Minggu, 12 Oktober 2008

Ketika Cinta Kadaluarsa


Percayakah kamu segala sesuatu yang bertebaran di atas dunia ini punya batas kadarluarsa. Entah itu benda-benda seperti susu kaleng, roti hingga rasa cinta. Orang lain boleh tidak sepakat dengan pendapat saya, tetapi itulah pemandangan yang saya saksikan selama dua puluh tiga tahun hidup di bumi.

Hampir seperempat abad ibu dan ayah saya hidup bersama. Tentulah asal muasal kebersamaan itu adalah cinta. Tetapi seiring berjalannya roda kehidupan, saya melihat cinta yang terjalin diantara mereka mulai pudar, hilang untuk kemudian bertransformasi menjadi rasa sayang dan saling membutuhkan.

Saya dan pacar saya memutuskan untuk berpisah pekan lalu. Ini perpisahan yang kesekian bagi kami setelah puluhan kali putus nyambung selama dua tahun. Tak seperti yang dulu-dulu saya tidak merasa sakit pada perpisahan kali ini.

Mungkin ada rasa kesal yang menyelimuti, tapi saya rasa itu lumrah. Kami pernah berjalan bersama selama 720 hari dan sudah semestinya ada perasaan hampa yang bergelayut ketika kebersamaan itu harus diakhiri.
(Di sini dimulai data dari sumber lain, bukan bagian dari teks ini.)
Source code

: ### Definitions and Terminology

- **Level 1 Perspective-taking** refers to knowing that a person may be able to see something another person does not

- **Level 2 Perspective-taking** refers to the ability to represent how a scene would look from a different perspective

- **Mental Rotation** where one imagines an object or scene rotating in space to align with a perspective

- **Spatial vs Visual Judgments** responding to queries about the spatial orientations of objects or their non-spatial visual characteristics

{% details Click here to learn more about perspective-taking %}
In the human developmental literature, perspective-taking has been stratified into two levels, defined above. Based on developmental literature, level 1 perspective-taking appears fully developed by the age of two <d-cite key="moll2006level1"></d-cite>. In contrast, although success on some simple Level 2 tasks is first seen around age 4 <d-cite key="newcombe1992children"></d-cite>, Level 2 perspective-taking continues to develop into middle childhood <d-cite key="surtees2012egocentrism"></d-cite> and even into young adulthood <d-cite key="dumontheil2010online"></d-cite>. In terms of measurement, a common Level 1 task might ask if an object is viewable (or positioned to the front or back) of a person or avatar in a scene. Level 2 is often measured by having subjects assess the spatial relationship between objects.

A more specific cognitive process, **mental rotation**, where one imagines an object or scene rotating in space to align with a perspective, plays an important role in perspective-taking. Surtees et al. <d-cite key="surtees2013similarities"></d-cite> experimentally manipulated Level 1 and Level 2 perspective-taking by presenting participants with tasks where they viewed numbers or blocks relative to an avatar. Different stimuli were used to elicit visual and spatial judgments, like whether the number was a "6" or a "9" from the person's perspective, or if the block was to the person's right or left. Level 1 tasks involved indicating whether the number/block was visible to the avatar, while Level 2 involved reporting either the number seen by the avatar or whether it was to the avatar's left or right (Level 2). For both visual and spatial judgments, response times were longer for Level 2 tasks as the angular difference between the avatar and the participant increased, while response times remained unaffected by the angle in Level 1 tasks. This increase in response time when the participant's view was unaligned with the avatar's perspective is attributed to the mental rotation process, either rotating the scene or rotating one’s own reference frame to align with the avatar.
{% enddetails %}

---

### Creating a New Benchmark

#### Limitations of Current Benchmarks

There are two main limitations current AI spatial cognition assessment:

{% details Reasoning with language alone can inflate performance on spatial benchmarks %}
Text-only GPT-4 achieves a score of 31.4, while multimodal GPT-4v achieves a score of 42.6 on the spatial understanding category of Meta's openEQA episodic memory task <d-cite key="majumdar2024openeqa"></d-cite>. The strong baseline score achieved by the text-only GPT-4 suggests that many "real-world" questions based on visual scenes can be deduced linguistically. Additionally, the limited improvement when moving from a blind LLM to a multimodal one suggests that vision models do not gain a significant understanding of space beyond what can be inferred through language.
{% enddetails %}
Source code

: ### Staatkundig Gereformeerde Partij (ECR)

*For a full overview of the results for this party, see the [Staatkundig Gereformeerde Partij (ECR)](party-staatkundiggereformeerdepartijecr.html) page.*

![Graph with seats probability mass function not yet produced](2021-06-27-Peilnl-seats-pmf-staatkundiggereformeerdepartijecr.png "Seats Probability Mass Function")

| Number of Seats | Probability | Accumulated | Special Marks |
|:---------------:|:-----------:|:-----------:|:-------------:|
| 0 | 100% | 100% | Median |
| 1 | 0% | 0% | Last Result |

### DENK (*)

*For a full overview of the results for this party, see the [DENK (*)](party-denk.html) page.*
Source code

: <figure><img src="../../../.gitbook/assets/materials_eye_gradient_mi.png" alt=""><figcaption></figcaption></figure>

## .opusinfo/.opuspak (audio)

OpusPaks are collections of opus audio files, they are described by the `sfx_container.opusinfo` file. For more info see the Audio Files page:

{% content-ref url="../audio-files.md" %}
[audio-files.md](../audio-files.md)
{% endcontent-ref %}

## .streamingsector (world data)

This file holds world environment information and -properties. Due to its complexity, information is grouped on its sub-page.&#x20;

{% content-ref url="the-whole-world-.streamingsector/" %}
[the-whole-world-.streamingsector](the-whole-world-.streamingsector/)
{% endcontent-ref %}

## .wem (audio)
Saya tidak membenci dia. Saya tahu dia sudah cukup berusaha menjadi yang terbaik. Entah itu dengan mengantar keluarga saya pulang pergi Jakarta-Bandung, mengajak adik-adik saya bermain ke Time Zone atau mengantarkan saya ke rumah sakit tengah malam.

Manusiawi jika selama perjalanan kami ada kerikil-kerikil yang melukai. Toh kami memang dua mahluk yang lahir dari agama dan budaya yang berbeda. Mungkin ada nilai-nilai yang dianggap salah oleh saya, tetapi benar menurut pacar saya sehingga mau tak mau terjadilah perselisihan.

Perselisihan itu lama kelamaan menciptakan jurang yang memisahkan antara saya dan dia. Makin lama ceruk yang tergali semakin dalam, sehingga tanpa sadar kami sudah berada di jalan yang berbeda.

Saya berharap menemukan jalan yang lebih baik saat kami berpisah, demikian pula sebaliknya. Mencari pengganti? Oh sudah pasti. Tapi untuk saat ini lebih baik saya merelaksasi hati, supaya saya bisa lebih bijak dalam menjalani hubungan dikemudian hari.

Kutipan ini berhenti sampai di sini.